Tout ce que vous dit votre interlocuteur vous extasie : sa société est formidable, son service est génial, le poste est exceptionnel, et en plus il y a une cantine, trop top ! Trop c’est trop : plus le décalage s’agrandit entre votre vision idyllique de sa société et la dure réalité qu'il ne connaît que trop bien, plus il se dit que vous n’allez jamais vous adapter, que votre désillusion va être cosmique et que mieux vaut renoncer tout de suite à votre précieuse candidature.
Vous cherchez un poste de manager, mais vous aimez bien aussi travailler seul. Votre secteur de marché préféré c’est la santé, mais la banque et l’industrie sont aussi des secteurs intéressants. Vous aimez le contact client, mais un poste en back-office vous conviendrait aussi. Vous aimez avoir des postes qui demandent de la créativité, mais vous savez aussi très bien faire appliquer des procédures. Arrêtez-vous là, votre interlocuteur a compris que vous étiez complètement aux abois et prête à prendre n’importe quel job à n’importe quel salaire. Il va au choix jeter votre CV ou vous proposer un poste scandaleusement sous-payé.
Vous entamez une grande tirade sur le thème « j’ai du talent mais on ne m’a jamais permis de l’exprimer ». Votre ancien patron n’a jamais su voir les trésors de qualités qui se cachent sous votre apparente modestie, vous avez joué de malchance, chaque fois que vous étiez sur le point d’être promue un évènement externe a contrarié votre projet. Vous sentez qu'ici on va vous comprendre, on va enfin vous permettre de déployer vos ailes. Là vous vous attendez presque à voir le recruteur sortir son mouchoir, mais bizarrement il est en train de ranger ses papiers et vous signale la fin de l’entretien. Qui a envie de recruter une victime ? Soit vous êtes nul, soit vous n’avez pas de chance et dans les deux cas, vous n’êtes pas attractif.

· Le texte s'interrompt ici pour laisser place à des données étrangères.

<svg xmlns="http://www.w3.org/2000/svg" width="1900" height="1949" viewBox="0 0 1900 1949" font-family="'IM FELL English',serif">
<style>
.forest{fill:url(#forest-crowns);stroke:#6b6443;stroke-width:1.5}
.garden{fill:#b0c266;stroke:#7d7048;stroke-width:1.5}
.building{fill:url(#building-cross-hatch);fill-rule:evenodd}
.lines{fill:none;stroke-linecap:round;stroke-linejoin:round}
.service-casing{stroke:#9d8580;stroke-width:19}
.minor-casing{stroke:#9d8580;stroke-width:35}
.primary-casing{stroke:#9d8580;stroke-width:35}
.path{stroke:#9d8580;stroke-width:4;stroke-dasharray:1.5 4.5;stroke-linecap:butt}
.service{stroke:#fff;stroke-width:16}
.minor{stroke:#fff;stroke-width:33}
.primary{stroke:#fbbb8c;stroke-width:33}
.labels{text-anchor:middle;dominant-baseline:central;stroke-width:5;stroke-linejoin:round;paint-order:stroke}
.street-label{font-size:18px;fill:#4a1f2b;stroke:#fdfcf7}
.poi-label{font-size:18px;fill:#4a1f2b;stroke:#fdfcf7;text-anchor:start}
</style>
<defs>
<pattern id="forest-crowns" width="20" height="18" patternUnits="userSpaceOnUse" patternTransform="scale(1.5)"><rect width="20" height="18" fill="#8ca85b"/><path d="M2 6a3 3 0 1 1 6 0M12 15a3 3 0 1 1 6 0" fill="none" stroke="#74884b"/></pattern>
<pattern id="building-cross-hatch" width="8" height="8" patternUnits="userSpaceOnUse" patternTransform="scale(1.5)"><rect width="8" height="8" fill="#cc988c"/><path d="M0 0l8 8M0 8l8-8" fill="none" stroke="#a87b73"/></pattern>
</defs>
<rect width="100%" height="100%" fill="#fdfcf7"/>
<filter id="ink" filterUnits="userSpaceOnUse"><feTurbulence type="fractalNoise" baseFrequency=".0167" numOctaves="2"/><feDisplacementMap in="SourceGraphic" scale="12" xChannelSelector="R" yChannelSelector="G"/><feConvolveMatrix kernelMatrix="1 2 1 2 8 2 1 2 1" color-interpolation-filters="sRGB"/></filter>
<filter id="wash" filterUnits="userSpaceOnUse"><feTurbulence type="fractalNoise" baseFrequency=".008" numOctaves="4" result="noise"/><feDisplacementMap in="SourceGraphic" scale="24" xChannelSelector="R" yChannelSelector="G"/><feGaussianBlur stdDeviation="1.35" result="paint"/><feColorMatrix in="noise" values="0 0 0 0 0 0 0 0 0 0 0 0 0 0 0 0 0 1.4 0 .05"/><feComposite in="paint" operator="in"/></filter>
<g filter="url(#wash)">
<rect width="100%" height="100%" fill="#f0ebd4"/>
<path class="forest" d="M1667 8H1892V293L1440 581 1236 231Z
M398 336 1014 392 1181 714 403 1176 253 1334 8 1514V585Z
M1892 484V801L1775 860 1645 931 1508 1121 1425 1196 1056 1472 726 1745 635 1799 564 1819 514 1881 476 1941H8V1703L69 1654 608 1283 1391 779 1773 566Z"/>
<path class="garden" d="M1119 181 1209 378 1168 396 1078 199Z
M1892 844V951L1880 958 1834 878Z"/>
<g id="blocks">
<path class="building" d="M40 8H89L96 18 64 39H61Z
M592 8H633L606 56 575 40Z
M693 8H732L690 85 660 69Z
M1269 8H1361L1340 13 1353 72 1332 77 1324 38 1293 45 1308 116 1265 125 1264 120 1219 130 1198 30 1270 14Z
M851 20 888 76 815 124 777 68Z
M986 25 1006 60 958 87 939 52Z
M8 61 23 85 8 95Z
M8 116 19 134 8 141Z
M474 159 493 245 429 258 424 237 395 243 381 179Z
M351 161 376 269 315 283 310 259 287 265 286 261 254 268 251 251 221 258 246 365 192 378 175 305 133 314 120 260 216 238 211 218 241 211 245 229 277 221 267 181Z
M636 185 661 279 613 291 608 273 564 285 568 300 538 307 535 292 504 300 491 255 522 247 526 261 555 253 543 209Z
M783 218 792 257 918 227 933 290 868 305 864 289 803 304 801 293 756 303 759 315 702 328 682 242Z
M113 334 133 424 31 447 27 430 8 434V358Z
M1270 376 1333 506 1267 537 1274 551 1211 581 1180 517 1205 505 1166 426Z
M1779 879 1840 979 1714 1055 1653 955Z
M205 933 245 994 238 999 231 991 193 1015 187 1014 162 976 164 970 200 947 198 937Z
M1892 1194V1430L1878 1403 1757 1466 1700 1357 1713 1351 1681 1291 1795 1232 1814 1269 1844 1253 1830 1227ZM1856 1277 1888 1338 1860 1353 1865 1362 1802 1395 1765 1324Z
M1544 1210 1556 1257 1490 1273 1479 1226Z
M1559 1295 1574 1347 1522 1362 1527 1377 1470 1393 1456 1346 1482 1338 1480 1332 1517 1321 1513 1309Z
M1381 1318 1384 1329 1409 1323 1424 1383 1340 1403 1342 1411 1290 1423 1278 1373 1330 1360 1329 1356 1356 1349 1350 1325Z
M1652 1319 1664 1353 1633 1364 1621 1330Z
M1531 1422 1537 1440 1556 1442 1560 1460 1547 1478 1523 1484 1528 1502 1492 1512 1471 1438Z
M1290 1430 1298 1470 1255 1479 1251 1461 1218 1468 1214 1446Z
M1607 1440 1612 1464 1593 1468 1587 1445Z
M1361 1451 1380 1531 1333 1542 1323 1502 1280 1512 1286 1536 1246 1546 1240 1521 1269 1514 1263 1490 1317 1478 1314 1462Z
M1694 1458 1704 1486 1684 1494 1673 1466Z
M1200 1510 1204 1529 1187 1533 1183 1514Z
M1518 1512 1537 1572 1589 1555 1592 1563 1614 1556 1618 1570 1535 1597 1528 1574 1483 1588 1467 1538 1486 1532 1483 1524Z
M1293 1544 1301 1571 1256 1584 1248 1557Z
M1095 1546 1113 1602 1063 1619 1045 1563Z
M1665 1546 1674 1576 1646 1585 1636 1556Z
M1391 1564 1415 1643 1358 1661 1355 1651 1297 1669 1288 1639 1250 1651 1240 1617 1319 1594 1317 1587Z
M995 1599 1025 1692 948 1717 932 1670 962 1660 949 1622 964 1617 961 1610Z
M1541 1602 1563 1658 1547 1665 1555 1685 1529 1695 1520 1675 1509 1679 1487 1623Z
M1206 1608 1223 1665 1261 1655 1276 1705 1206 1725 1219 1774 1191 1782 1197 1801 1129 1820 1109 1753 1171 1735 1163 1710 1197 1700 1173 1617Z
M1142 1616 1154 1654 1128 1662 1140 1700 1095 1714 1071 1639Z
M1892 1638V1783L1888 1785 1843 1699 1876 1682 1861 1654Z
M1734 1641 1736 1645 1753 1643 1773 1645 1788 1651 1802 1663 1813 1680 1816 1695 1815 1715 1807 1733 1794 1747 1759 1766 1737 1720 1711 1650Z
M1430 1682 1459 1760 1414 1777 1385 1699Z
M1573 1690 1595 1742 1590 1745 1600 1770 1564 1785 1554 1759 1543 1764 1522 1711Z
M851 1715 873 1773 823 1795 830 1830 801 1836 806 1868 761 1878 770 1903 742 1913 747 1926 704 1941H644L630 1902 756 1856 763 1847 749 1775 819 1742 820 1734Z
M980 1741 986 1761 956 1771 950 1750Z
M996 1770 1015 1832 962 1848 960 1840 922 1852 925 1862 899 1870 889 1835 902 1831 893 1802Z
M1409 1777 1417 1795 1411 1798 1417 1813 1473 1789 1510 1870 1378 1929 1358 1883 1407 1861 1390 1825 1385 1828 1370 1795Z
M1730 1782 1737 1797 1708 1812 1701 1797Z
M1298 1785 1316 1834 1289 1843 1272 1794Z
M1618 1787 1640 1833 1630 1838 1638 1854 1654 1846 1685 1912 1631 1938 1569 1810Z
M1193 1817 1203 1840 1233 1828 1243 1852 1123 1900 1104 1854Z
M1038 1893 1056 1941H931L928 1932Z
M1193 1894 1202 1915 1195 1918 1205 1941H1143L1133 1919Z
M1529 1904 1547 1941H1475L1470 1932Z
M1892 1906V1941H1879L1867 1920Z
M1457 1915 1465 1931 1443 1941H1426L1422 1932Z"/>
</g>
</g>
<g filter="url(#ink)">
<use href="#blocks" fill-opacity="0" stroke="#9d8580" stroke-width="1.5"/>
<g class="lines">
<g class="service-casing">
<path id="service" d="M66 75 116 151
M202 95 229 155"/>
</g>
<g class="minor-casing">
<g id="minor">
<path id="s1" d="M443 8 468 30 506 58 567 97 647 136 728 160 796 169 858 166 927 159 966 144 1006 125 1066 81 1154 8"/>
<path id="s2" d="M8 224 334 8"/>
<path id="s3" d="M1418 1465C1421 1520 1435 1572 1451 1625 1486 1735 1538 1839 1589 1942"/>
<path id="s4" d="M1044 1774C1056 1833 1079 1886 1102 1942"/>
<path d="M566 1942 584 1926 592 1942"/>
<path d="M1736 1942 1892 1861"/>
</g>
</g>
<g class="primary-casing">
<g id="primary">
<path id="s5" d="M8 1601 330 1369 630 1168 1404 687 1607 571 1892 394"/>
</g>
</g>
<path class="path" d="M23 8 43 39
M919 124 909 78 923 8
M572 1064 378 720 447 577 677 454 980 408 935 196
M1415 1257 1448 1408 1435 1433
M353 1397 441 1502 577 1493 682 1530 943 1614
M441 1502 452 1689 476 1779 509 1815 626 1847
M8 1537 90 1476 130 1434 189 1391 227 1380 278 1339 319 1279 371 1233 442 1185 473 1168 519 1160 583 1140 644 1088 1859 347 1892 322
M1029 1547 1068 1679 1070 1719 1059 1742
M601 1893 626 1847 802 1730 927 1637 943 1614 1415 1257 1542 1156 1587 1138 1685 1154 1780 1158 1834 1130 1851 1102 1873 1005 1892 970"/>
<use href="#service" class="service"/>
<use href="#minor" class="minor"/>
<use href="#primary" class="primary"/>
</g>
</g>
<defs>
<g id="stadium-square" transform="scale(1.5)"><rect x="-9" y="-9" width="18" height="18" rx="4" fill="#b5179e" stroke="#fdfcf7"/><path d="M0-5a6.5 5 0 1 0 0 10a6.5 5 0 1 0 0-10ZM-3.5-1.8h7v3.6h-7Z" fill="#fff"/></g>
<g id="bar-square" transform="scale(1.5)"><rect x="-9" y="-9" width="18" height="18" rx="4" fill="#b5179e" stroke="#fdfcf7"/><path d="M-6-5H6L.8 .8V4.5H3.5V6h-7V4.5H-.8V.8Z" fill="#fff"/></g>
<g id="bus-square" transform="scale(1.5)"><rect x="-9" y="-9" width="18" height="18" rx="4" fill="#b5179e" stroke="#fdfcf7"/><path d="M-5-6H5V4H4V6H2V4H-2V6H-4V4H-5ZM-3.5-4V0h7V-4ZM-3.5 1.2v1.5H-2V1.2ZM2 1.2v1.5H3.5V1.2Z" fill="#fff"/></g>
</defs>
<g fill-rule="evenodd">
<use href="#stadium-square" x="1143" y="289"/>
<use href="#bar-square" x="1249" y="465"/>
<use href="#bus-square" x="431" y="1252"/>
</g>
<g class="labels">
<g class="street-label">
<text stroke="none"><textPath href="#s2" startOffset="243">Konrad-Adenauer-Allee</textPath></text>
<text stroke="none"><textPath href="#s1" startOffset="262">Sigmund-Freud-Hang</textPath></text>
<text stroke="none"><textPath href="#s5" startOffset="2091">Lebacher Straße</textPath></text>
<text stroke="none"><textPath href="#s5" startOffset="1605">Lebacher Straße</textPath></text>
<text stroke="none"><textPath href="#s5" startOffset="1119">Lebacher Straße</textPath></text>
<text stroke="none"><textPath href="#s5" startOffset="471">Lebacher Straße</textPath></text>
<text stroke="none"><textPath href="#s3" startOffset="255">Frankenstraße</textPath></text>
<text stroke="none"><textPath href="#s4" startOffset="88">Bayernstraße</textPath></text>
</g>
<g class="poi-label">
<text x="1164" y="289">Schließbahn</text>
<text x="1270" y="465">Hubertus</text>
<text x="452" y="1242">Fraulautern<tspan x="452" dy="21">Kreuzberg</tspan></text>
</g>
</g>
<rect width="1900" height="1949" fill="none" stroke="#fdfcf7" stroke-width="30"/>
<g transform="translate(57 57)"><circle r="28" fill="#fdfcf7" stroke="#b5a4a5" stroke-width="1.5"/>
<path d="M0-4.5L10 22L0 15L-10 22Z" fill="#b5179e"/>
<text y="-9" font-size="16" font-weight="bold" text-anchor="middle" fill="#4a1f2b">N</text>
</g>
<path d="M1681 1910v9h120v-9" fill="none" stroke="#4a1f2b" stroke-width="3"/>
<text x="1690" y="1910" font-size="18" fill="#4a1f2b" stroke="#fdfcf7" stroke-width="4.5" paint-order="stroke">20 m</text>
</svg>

A la question « pourquoi quitteriez-vous votre job actuel ? », vous commencez par répondre qu’il ne vous comble pas complètement, puis poussée à expliquer plus précisément ce qui ne va pas, vous vous mettez à décrier la façon dont votre société est organisée, l’ambiance délétère qui y règne, la compétition qui y fait rage pour finir par une envolée très imagée sur tous les défauts de votre supérieur hiérarchique actuel qui n’est dans le fond rien d’autre qu'un arriviste et à qui vous serez bien content de claquer votre démission et d’en profiter pour lui asséner tout le bien que vous pensez de lui. Dommage, votre interlocuteur a trouvé votre histoire très intéressante, surtout quand il s’est imaginé dans le rôle de votre chef avec vous en face en train de lui vociférer votre haine. Vous avez sans doute réussi à ce qu'il ressente de la compassion pour votre malheureux chef, mais certainement pas à ce qu'il ait envie de vous embaucher.
Vous étiez un commercial arrogant et toujours pressé, vous avez fait un début de burn-out, vous avez pris un congé sabbatique pour réfléchir au sens de la vie et vous avez lu 15 livres sur la force de l’instant présent et la nécessité de lâcher prise. C’est votre premier entretien depuis votre prise de recul et vous êtes décidé à faire profiter votre recruteur de votre sagesse nouvelle. Vous lui expliquez que vous allez manager votre équipe de manière totalement respectueuse du bien-être de chacun, que vous allez les encourager à faire la sieste après chaque repas et que vous ne leur fixerez aucun objectif pour qu'ils sentent la force de votre confiance. A la question « et si votre équipe ne fait pas son quota, vous ferez comment ? », vous répondez avec un air savamment inspiré que l’important n’est pas de faire son quota mais de construire une équipe soudée, capable de délivrer des performances dans l’harmonie et la durée. Après un bref regard d’incrédulité, le recruteur note son appréciation : « véto de la RH, incapable de s’y remettre, fait de la psy au lieu de faire des quotas ».